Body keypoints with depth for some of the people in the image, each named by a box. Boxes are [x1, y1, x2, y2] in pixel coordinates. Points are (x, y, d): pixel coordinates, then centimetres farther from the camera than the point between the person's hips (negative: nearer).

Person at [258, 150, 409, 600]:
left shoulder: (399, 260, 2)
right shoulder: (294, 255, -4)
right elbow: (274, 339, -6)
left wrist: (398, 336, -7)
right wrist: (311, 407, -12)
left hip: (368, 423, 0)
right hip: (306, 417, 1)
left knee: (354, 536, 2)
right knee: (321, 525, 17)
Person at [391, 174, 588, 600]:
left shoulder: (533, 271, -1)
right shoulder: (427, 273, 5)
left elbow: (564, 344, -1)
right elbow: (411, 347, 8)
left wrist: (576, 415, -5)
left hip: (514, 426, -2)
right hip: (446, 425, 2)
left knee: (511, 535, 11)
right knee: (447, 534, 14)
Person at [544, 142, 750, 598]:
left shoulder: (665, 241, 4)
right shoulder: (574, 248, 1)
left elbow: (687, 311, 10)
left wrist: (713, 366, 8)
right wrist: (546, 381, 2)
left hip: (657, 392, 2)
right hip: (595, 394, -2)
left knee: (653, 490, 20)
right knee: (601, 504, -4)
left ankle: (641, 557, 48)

---

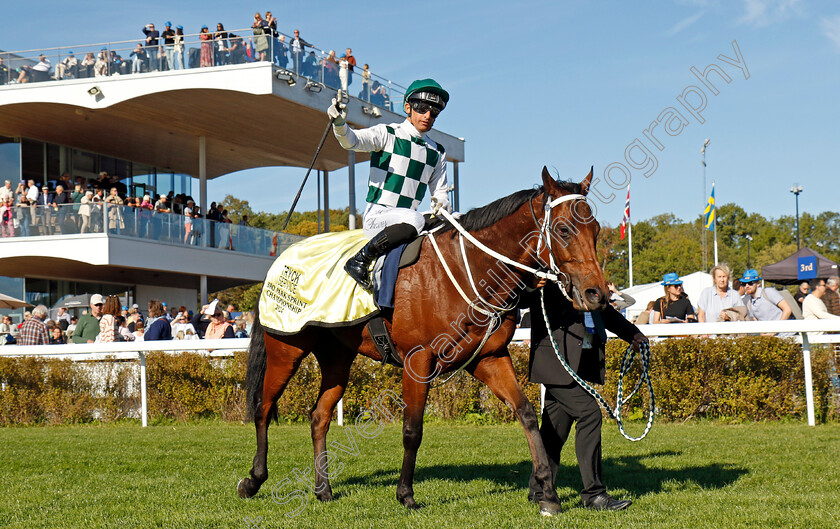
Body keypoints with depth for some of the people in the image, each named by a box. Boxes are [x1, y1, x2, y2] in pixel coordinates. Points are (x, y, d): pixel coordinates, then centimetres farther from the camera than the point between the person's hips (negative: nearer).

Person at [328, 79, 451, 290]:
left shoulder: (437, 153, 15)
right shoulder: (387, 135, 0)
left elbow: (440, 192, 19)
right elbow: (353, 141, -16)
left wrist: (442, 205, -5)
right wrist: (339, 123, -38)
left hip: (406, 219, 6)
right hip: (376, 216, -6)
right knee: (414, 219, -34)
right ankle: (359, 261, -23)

...

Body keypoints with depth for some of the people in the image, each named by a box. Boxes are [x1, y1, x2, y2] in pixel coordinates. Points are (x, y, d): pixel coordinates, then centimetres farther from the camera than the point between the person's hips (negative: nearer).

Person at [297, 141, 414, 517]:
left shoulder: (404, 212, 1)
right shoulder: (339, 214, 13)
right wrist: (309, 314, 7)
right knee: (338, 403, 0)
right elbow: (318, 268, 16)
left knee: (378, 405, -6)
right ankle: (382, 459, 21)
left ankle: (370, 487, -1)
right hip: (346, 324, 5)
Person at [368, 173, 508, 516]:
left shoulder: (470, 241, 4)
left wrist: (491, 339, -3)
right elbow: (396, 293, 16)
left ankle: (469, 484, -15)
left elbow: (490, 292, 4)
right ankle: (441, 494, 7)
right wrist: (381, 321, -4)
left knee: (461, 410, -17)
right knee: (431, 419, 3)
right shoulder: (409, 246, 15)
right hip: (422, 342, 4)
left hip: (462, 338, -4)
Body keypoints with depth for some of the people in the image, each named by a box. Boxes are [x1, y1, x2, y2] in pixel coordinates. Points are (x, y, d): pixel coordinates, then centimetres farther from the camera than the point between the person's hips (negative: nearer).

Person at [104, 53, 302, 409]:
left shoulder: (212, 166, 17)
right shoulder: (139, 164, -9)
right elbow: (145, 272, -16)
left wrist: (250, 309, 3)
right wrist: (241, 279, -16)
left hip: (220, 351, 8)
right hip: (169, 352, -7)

• _The task_
Change "wrist" to "hand" in the records from the line with "right elbow: (396, 293, 16)" up to and including the line with "right hip: (169, 352, -7)", and give only those lines, with everything else unchanged.

• _Written solution_
right elbow: (396, 293, 16)
left ankle: (469, 484, -15)
left elbow: (490, 292, 4)
right ankle: (441, 494, 7)
right hand: (381, 321, -4)
left knee: (461, 410, -17)
right knee: (431, 419, 3)
right shoulder: (409, 246, 15)
right hip: (422, 342, 4)
left hip: (462, 338, -4)
Body keypoints with depth for some of the people in the image, each named by a box. Boxes are [x1, y1, x2, y2] in pixel coordinates. Points are (x, y, d): pixel coordinates, then centimetres farther from the camera than the point between the person's hips (negative: nearer).

Person at [104, 53, 302, 409]:
left shoulder: (212, 166, 17)
right shoulder: (139, 164, -9)
right elbow: (145, 272, -16)
left hand: (250, 309, 3)
right hand: (241, 279, -16)
left hip: (220, 351, 8)
right hip: (169, 352, -7)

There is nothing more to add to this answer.